┌─ SUPPLIED DATA

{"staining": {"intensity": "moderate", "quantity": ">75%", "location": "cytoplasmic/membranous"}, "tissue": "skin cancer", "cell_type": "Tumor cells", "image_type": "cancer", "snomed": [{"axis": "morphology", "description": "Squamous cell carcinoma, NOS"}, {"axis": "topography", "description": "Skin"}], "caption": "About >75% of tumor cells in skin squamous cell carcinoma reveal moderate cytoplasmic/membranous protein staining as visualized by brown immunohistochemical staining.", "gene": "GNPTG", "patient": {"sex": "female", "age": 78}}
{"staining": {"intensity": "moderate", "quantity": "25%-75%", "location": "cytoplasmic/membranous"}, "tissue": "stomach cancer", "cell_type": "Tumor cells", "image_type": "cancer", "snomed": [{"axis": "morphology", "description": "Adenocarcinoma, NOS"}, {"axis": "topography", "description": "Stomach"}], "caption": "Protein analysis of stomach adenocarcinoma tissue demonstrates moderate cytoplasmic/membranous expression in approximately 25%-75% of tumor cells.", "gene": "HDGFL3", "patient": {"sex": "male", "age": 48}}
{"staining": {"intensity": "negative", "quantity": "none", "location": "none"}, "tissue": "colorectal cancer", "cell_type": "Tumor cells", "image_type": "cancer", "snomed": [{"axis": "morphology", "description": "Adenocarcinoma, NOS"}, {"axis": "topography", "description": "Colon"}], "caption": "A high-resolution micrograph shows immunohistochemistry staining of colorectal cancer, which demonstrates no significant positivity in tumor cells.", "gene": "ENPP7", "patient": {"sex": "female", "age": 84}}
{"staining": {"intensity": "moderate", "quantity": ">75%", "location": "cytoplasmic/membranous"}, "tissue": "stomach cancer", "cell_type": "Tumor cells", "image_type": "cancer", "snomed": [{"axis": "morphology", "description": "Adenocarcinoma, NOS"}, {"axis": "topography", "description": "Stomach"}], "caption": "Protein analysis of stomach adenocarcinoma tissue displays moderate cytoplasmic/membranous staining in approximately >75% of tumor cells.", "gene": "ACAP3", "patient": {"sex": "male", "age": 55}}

└─

WHAT THIS TASK INVOLVES - Retype only the lines above between the line with "adenocarcinoma tissue demonstrates" and the line with "high-resolution micrograph shows", counting those two lines as well, and keep every character as it is.

RESULT -
{"staining": {"intensity": "moderate", "quantity": "25%-75%", "location": "cytoplasmic/membranous"}, "tissue": "stomach cancer", "cell_type": "Tumor cells", "image_type": "cancer", "snomed": [{"axis": "morphology", "description": "Adenocarcinoma, NOS"}, {"axis": "topography", "description": "Stomach"}], "caption": "Protein analysis of stomach adenocarcinoma tissue demonstrates moderate cytoplasmic/membranous expression in approximately 25%-75% of tumor cells.", "gene": "HDGFL3", "patient": {"sex": "male", "age": 48}}
{"staining": {"intensity": "negative", "quantity": "none", "location": "none"}, "tissue": "colorectal cancer", "cell_type": "Tumor cells", "image_type": "cancer", "snomed": [{"axis": "morphology", "description": "Adenocarcinoma, NOS"}, {"axis": "topography", "description": "Colon"}], "caption": "A high-resolution micrograph shows immunohistochemistry staining of colorectal cancer, which demonstrates no significant positivity in tumor cells.", "gene": "ENPP7", "patient": {"sex": "female", "age": 84}}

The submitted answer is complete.